SELECTED EXTRACT
* * *

Task 5: Model Interpretability To use model interpretability tools to explain how the NER model identifies entities, ensuring transparency and trust in the system, you can use the following code:

In [None]:
pip install shap --upgrade
import shap
pip install lime
from lime.lime_text import LimeTextExplainer
pip install transformers datasets seqeval
import torch
from transformers import XLMRobertaTokenizer, XLMRobertaForTokenClassification # Import XLMRobertaForTokenClassification
from sklearn.model_selection import train_test_split
from sklearn.metrics import f1_score
import pandas as pd


# Load the pre-trained model
model = XLMRobertaForTokenClassification.from_pretrained('xlm-roberta-base', num_labels=8)

# Load the labeled data with space as delimiter
df = pd.read_csv('labeled_data.conll', sep=' ', header=None, names=['text', 'labels'], on_bad_lines='skip')


# Create dataset and data loader
# Define the tokenizer here, outside the loop, to make it accessible later
tokenizer = XLMRobertaTokenizer.from_pretrained('xlm-roberta-base')  
train_dataset = NERDataset(df['text'], df['labels'], tokenizer)
train_loader = torch.utils.data.DataLoader(train_dataset, batch_size=16, shuffle=True)

* * *

ITEMS

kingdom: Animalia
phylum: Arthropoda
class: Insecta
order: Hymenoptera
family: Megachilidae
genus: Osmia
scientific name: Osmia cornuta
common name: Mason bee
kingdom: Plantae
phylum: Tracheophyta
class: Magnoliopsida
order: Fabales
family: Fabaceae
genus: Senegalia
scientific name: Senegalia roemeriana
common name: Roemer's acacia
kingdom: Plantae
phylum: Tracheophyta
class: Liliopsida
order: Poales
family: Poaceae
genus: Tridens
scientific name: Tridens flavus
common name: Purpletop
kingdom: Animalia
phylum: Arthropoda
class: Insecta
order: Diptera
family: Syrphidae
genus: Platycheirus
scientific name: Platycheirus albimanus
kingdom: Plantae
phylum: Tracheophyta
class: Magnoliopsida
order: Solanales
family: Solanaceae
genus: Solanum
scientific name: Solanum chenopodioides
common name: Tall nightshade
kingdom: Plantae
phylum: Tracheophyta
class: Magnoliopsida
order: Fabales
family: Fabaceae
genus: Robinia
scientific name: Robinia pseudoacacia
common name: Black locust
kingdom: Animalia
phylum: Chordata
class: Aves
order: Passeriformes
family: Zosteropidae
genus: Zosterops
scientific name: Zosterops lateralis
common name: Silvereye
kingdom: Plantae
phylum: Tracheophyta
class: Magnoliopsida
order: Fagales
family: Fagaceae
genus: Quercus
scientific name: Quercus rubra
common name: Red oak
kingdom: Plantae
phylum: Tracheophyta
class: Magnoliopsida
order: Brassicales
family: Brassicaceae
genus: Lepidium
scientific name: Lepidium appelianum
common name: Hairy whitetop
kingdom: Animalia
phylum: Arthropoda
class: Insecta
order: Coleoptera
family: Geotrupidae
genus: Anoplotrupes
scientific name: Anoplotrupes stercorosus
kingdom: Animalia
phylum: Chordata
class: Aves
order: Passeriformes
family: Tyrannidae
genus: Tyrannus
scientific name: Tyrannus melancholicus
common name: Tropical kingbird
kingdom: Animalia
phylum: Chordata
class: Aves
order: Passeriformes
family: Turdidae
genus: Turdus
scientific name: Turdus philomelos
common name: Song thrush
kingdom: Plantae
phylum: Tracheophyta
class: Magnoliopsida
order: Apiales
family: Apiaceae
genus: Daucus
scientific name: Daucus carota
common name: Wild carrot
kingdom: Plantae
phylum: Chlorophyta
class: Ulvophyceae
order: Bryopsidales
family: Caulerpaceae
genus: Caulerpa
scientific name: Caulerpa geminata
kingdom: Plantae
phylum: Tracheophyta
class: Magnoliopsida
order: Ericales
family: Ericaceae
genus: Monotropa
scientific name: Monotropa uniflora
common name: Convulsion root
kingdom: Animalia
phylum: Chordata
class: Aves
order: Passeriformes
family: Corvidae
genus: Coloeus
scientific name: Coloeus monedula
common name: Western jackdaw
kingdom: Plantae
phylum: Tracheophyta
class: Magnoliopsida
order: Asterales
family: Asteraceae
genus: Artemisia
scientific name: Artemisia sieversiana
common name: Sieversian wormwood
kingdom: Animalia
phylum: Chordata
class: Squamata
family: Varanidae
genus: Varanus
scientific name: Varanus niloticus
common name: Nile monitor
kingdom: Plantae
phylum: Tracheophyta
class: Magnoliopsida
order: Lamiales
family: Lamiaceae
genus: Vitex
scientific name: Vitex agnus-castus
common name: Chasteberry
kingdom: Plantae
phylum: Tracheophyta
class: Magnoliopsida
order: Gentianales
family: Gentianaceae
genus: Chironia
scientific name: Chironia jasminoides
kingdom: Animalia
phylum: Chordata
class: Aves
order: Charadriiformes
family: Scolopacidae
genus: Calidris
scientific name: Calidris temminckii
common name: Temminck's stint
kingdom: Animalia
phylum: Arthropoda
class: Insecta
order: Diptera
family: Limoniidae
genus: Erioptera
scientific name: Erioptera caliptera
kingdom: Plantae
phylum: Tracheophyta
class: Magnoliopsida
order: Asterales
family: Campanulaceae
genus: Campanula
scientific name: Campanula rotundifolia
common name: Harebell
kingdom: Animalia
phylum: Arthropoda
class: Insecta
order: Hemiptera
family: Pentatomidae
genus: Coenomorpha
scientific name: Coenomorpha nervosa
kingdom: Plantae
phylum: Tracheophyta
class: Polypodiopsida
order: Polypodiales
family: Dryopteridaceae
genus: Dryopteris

* * *

EXERCISES TO COMPLETE
[A] Write out the part of the code excerpt starting with "# Load the labeled" and going on through "names=['text', 'labels'], on_bad_lines='skip')", word for word.
[B] Return, word for word, only the lines of the records starting with the line with "scientific name: Tridens flavus" and going on through the line with "order: Brassicales", both ends included.
The code excerpt and the records are unrelated to each other.

FULL ANSWERS
[A]
# Load the labeled data with space as delimiter
df = pd.read_csv('labeled_data.conll', sep=' ', header=None, names=['text', 'labels'], on_bad_lines='skip')

[B]
scientific name: Tridens flavus
common name: Purpletop
kingdom: Animalia
phylum: Arthropoda
class: Insecta
order: Diptera
family: Syrphidae
genus: Platycheirus
scientific name: Platycheirus albimanus
kingdom: Plantae
phylum: Tracheophyta
class: Magnoliopsida
order: Solanales
family: Solanaceae
genus: Solanum
scientific name: Solanum chenopodioides
common name: Tall nightshade
kingdom: Plantae
phylum: Tracheophyta
class: Magnoliopsida
order: Fabales
family: Fabaceae
genus: Robinia
scientific name: Robinia pseudoacacia
common name: Black locust
kingdom: Animalia
phylum: Chordata
class: Aves
order: Passeriformes
family: Zosteropidae
genus: Zosterops
scientific name: Zosterops lateralis
common name: Silvereye
kingdom: Plantae
phylum: Tracheophyta
class: Magnoliopsida
order: Fagales
family: Fagaceae
genus: Quercus
scientific name: Quercus rubra
common name: Red oak
kingdom: Plantae
phylum: Tracheophyta
class: Magnoliopsida
order: Brassicales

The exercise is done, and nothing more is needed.